I’m a serial maker.
I like to make things, purely for the act of making them. Having the things is nice too I guess, especially when they’re practical and I use them, but really the goal of making for me is the act of doing it, not the act of having the thing at the end of the process.
I’m a big proponent of everybody should have at least one hobby. One thing that they practice and work on specifically with their hands. That thing shouldn’t be about something you can sell, or even get to be an expert at. That thing should be for the simple act of making and enjoying the process of making it.
We use the word hobby almost as an afterthought, derisively at times. Like it’s something that is inconsequential or, ultimately, doesn’t mean anything, when in fact nothing could be further from the truth. The satisfaction that comes with learning a new skill is something that you cannot replicate in any other way. Maybe that skill is something in textiles, like knitting or spinning or weaving or sewing. Making it’s scrap booking, or maybe it’s carpentry. Maybe it’s about building computers, or highly ornate dioramas of historical events. It doesn’t matter what it is, what matters is that you are taking your hands – two of our most amazing evolutionary traits – and create something with them.
My husband and I had a conversation about happiness versus satisfaction a while ago, and it’s what really started me thinking about all of this. We drilled down the differences between the two.
I concluded that you can be happy but unsatisfied, but you can’t be satisfied and unhappy. That’s where satisfaction has the advantage. So while making something and learning a new skill can be frustrating at times, if you stick with it you will always be satisfied. As you learn new skills and create more things, your satisfaction increases. As you become satisfied with one thing, that goal post moves, and you need to try more and do more, you welcome the challenge, and you have the opportunity to be satisfied all over again.
I am not a luddite by any means. I had a computer at home when that was still a very atypical thing to do. I was a teenager in my bedroom chatting on Usenet with people all over the world before the general population understood what that was (or what it would become). I believe technology can be one of the greatest things for making the human population a healthier and happier one. Those who know me know I follow space exploration with zeal, and am constantly excited by what new advances are coming out of space exploration (technology from space exploration has impacted our lives immensely, and JPL has a small list here and here’s another one from USA Today here).
But I do believe that there’s been something lost, and I think the ease with which we can pick up a phone and start scrolling has in no small part led to that loss. There’s a dysphoria that comes with that ability. While I was a teenager in my bedroom I felt so connected to these people all over that shared these strange, niche interests I did. But something changed with web 2.0 and microcomputers at our beck and call. It became less about connection, and more about showing off. It’s keeping-up-with-the-joneses on a worldwide scale.

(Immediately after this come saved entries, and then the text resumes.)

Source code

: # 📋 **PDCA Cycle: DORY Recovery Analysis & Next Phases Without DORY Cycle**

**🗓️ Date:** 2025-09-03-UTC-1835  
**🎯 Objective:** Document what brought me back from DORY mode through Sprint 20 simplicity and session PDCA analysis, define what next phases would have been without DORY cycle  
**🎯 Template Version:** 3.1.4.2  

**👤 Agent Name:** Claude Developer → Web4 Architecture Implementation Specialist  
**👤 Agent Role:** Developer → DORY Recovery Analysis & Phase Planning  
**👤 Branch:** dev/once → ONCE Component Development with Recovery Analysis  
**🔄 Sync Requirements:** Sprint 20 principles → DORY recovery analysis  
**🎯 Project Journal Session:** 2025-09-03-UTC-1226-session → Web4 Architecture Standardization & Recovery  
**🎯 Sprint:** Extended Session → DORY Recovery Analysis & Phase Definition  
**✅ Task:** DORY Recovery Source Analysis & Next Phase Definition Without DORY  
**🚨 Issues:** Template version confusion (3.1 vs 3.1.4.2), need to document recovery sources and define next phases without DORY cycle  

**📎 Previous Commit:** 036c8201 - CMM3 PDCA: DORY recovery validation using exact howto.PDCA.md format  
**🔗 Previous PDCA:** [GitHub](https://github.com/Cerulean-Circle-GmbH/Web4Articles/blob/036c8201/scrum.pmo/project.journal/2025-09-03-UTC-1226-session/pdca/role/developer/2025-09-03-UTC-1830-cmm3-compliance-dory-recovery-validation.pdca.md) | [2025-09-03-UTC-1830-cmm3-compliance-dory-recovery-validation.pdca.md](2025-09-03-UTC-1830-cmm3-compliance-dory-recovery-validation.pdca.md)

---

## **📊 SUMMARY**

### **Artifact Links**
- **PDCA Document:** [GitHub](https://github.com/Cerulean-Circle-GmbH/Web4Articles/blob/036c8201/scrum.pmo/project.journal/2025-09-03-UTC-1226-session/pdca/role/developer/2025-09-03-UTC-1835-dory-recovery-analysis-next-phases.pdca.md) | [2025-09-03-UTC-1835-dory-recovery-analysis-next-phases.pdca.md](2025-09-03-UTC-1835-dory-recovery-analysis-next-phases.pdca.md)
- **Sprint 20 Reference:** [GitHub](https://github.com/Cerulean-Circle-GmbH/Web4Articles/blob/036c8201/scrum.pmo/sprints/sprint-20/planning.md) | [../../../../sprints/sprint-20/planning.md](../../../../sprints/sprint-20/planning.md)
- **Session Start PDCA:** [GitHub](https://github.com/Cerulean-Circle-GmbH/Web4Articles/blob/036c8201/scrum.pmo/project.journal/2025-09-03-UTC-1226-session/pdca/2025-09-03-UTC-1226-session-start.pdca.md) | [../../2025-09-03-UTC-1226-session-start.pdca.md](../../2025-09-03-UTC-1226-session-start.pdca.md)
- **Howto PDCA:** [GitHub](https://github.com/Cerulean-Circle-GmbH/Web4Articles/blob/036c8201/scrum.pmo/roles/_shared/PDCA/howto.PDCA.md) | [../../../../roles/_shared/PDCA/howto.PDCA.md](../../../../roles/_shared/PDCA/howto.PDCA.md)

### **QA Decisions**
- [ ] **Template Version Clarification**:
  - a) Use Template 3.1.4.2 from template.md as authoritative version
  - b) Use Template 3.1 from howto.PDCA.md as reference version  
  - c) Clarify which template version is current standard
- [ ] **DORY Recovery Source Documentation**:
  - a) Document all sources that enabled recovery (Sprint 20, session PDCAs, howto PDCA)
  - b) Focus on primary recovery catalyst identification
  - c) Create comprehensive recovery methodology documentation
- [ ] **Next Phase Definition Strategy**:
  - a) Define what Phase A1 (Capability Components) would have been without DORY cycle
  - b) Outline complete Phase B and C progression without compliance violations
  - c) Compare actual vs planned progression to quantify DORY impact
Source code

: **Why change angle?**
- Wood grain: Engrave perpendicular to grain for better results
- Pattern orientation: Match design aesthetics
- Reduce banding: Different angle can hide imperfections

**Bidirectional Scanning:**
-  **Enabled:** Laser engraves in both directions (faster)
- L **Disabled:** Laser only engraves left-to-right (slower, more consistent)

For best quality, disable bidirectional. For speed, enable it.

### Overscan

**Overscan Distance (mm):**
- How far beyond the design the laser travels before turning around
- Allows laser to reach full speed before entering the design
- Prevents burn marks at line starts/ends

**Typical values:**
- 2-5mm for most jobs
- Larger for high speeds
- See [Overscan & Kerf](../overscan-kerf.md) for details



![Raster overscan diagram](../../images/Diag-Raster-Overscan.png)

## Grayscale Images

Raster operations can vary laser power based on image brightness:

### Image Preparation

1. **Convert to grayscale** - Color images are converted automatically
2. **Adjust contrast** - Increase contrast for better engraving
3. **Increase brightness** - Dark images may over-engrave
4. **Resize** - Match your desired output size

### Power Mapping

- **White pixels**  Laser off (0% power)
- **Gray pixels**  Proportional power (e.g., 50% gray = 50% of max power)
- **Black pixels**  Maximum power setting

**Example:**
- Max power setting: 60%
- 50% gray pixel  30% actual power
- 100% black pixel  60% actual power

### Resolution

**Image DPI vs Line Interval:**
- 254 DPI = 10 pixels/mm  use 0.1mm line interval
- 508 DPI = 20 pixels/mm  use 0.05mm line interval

I often tell both my sisters they should try something new and really stick with it. But what I hear in response is “but I’ll suck at it” (or something similar). Of course you’ll suck at it at the beginning, it takes practice. Sometimes years of practice. I’ve been knitting for 20 years and spinning for about 13 – you don’t see all those failures that I was unhappy with (but which pushed me to work harder to get better). I’m fairly proficient in both those things at this point (although there’s always something new to try and get good at, which is the point), but it took an immense amount of practice to get there (as an aside, here’s an excellent little snippet from Ira Glass on The Taste Gap and why most people quit their new endeavour fairly quickly).
But it’s also why I’m a serial maker. I’m always going after that next feeling of satisfaction. With starting something brand new, not knowing anything about it, being really crappy at it, and then (eventually) getting better and better. It’s why I bought myself a rigid heddle loom last year, and why I decided to try my hand at making a quilt this year. I’m not particularly stellar at either, but I’m constantly inspired by people who work wonders, and it gives me something to strive for.
I kept the first scarf I ever knit. I don’t wear it anymore (and haven’t for many years), because it’s full of dropped stitches and weird decreases. It’s a mess. But I’m really proud of it, because it’s where I started, and every now and then I like to pull it out and have a look at it, just to remind myself of the starting point.
What I will leave you with is this: if you’re reading this blog you are likely interested and do make something. And, there’s probably something you have your eye on that seems a little daunting that you do want to make, but don’t quite have the confidence to try yet. My words to you are: just do it. Dive right in and give it a go. Maybe you’ll fail, in which case you’ll learn valuable lessons for your next attempt. Maybe you’ll be successful and you’ll feel that satisfaction that keeps all us makers going. Either way you come out on top, and either way the goal post is moved and you have something new to work towards.
So take those two hands and just do it, because even if you “fail” at this go, there’s always more fibre (or fabric, or wood, or whatever) and you can always try again.